Le Chemin qui m’a appris à prendre cette troisième voie. Avec l’aide d’attèles, de bâtons, de gels et autres anti-inflammatoires (externes), j’ai pu avancer, jour après jour…
Genoux perdus dans un champs
Mais la recette « miracle », la voici :
- Le plus important est de se débarrasser de la peur (peur de devoir arrêter, peur de s’abimer les articulations).
- J’ai eu du mal à accepter que j’avais des limites, mais une fois que j’ai compris que c’était une chance de faire de petites étapes, de m’arrêter souvent, de me tremper les genoux dans les rivières, je me suis mise à « aimer » ces genoux qui au départ semblaient m’empêcher de vivre mon rêve.
- J’ai appris à écouter le moindre petit signe de ce « point faible », et à anticiper toute aggravation pour m’arrêter à temps.
- J’ai suivi les précieux conseils de Thierry, un ostéopathe rencontré avant de partir : marcher à plat, pauses fréquentes, eau froide ou glace, jambes allongées au repos, jamais d’effort accroupie, etc.
Au cinquième jour de marche, sous la cathédrale de Reims, j’ai laissé exploser ma joie… Et après, plus rien ne m’a arrêtée, j’aurais pu continuer jusqu’à Compostelle !
PS : si vous avez des problèmes de genoux, choisissez la Voie de Vézelay (Via Lemovicensis), c’est la moins vallonnée de toutes. La plus « difficile » pour les rotules est la Voie d’Arles, puis la Voie du Puy.




Voilà de très bonnes nouvelles qui font plaisir à lire! J’avoue que j’étais un peu perplexe quant à la capacité de réussite de ce périple, mais j’avoue que vous avez une conviction et une volonté qui force le respect! J’applaudis des deux mains et suis très heureux d’avoir pu être un petit plus pour la réussite et l’aboutissement de votre rêve… J’irai voir votre site avec plaisir quand les consultations seront terminées.

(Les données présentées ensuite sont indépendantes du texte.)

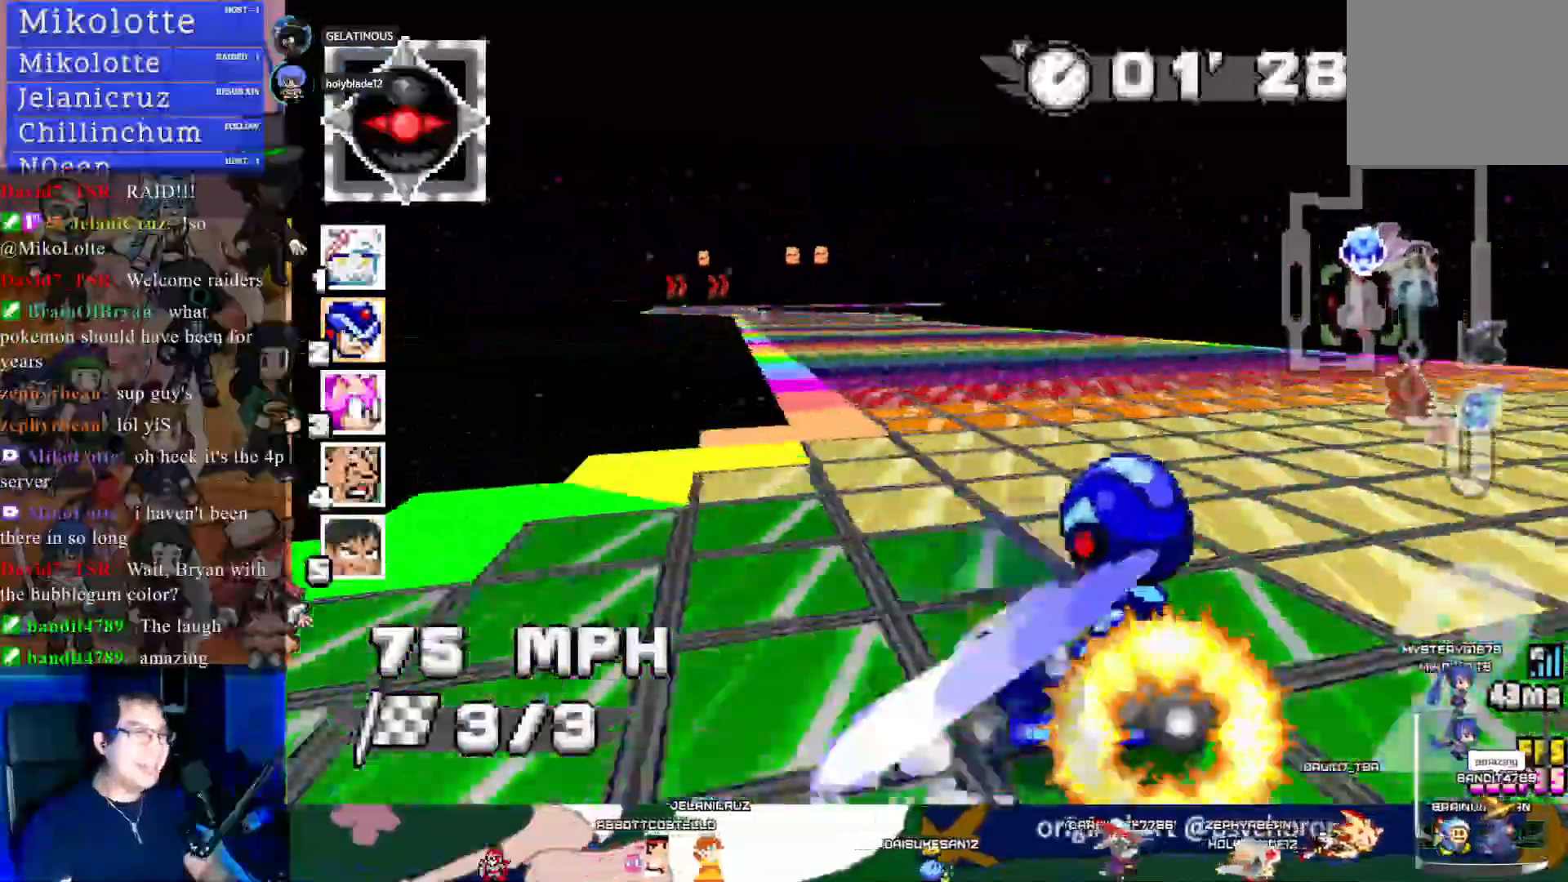
{"buttons": ["CROSS", "L1"], "left_stick": "down", "right_stick": "center", "events": [[200, "left_stick", "center"], [283, "left_stick", "down-right"], [450, "left_stick", "down"], [483, "L1", "down"]]}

Bonne route à vous donc, puisque vous avez encore de beaux projets dans la tête. Cordialement et bien à vous.
Thierry.
Ah oui, j’ai aussi un syndrome fémoro-patélaire mais toi avec ta subluxation externe de la rotule, tu me laisses sur les genoux !
Je pense que tu as bien fait de renoncer à l’opération mais pas à ton pèlerinage.
J’espère que tu auras l’occasion de me le raconter de vive voix un de ces jours.
Félicitations !
Votre blog prouve qu’on peut avoir mal aux genoux et apporter beaucoup de bien aux autres tout en arborant un sourire éclatant. Belles photos, bel enthousiasme.
Un petit bémol toutefois concernant le PS. La magnifique voie de Vézelay sans être montagnarde, présente un peu de pente après Argenton sur Creuse. Les Monts d’Ambazac qu’il faut franchir au col de Saint Goussaud à 668 m d’altitude se donnent des allures de montagnes (et c’est un vrai savoyard qui écrit).
Le chemin de Paris, à condition de ne pas monter à Montmartre ;D) est sans aucun doute plus plat.
Bravo pour votre ténacité. Je marche avec bien du surpoids et de l’arthrose au dos et aux pieds qui me fait dire que même la petite sirène d’Andersen ne souffre pas plus que moi. Et je vous approuve quand vous dites que le rêve (moi je dis : la motivation) surpasse la douleur.
Petit bémol aussi pour la via Lemovicensis arpentée en 2010, car trop de goudron ou de chemins en « dur » qui me fusillait les tibias. Mais je n’ai pas trop de problème aux genoux !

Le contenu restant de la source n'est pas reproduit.